The UN chief warned a video meeting on the role of faith leaders in addressing the challenges of Covid-19 that “extremists and radical groups are seeking to exploit eroding trust in leadership and feed on people’s vulnerability to serve their own ends”.
He called on faith leaders to promote solidarity based on human rights and human dignity as well as social cohesion, mutual respect and understanding.
Religious leaders can play “a pivotal role” in their communities and beyond “to deliver solutions to not only address the pandemic, but to recover better (and) promote non-violence and reject xenophobia, racism and all forms of intolerance,” Mr Guterres said.
The meeting was also addressed by Catholic, Jewish and Muslim religious leaders and other UN officials involved in promoting inter-religious harmony.
Citing an “alarming increase in violence against women and girls” as the pandemic spreads, Mr Guterres appealed to religious leaders “to categorically condemn such acts and support shared principles of partnership, equality, respect and compassion.”
He also called on the leaders to fight against disinformation and misinformation about Covid-19 by using their networks and communications to promote World Health Organisation recommended safety and hygiene measures.
Cardinal Miguel Angel Ayuso Guixot, president of the Pontifical Council for Inter-religious Dialogue, told the meeting that “with the whole of humanity stumbling, we must find ourselves united in facing the pandemic.
“The way forward is to find the courage to open up the space for new forms of solidarity,” he said.
He invited people of all faiths to join Pope Francis on May 14 in a day of spiritual unity, fasting, works of charity and prayers to end the coronavirus pandemic.
Rabbi Arthur Schneier, a Holocaust survivor and president of the Appeal of Conscience Foundation, called for a moment of silence to pray for the victims of Covid-19, the healing of the sick and gratitude for all those on the front-lines.

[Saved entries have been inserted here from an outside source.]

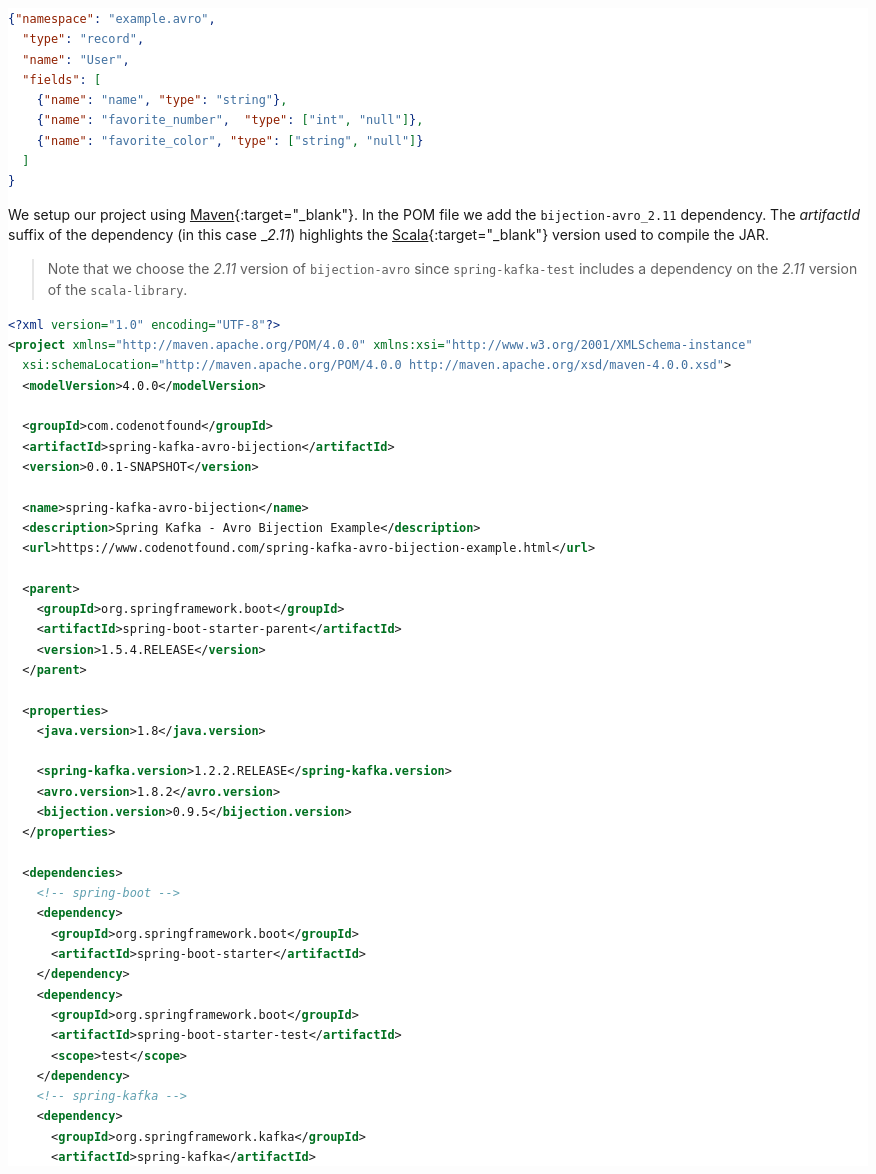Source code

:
 ``` json
{"namespace": "example.avro",
  "type": "record",
  "name": "User",
  "fields": [
    {"name": "name", "type": "string"},
    {"name": "favorite_number",  "type": ["int", "null"]},
    {"name": "favorite_color", "type": ["string", "null"]}
  ]
}
```

We setup our project using [Maven](https://maven.apache.org/){:target="_blank"}. In the POM file we add the `bijection-avro_2.11` dependency. The <var>artifactId</var> suffix of the dependency (in this case __2.11_) highlights the [Scala](https://www.scala-lang.org/){:target="_blank"} version used to compile the JAR.

> Note that we choose the <var>2.11</var> version of `bijection-avro` since `spring-kafka-test` includes a dependency on the <var>2.11</var> version of the `scala-library`.

``` xml
<?xml version="1.0" encoding="UTF-8"?>
<project xmlns="http://maven.apache.org/POM/4.0.0" xmlns:xsi="http://www.w3.org/2001/XMLSchema-instance"
  xsi:schemaLocation="http://maven.apache.org/POM/4.0.0 http://maven.apache.org/xsd/maven-4.0.0.xsd">
  <modelVersion>4.0.0</modelVersion>

  <groupId>com.codenotfound</groupId>
  <artifactId>spring-kafka-avro-bijection</artifactId>
  <version>0.0.1-SNAPSHOT</version>

  <name>spring-kafka-avro-bijection</name>
  <description>Spring Kafka - Avro Bijection Example</description>
  <url>https://www.codenotfound.com/spring-kafka-avro-bijection-example.html</url>

  <parent>
    <groupId>org.springframework.boot</groupId>
    <artifactId>spring-boot-starter-parent</artifactId>
    <version>1.5.4.RELEASE</version>
  </parent>

  <properties>
    <java.version>1.8</java.version>

    <spring-kafka.version>1.2.2.RELEASE</spring-kafka.version>
    <avro.version>1.8.2</avro.version>
    <bijection.version>0.9.5</bijection.version>
  </properties>

  <dependencies>
    <!-- spring-boot -->
    <dependency>
      <groupId>org.springframework.boot</groupId>
      <artifactId>spring-boot-starter</artifactId>
    </dependency>
    <dependency>
      <groupId>org.springframework.boot</groupId>
      <artifactId>spring-boot-starter-test</artifactId>
      <scope>test</scope>
    </dependency>
    <!-- spring-kafka -->
    <dependency>
      <groupId>org.springframework.kafka</groupId>
      <artifactId>spring-kafka</artifactId>
```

Rabbi Schneier said faith leaders “must be in the forefront of countering the hate mongerers in our midst who have invaded social media to disseminate xenophobia, anti-Semitism, bias against minorities and conspiracy theories, exploiting this tragic time for hatred and division.
“Unity and diversity, that’s what the world is all about,” he said.
Recalling the Marshall Plan that helped rebuild Europe after World War II, he also urged all sectors of society to come together an establish “a 21st century recovery plan to repair and improve our wounded world”.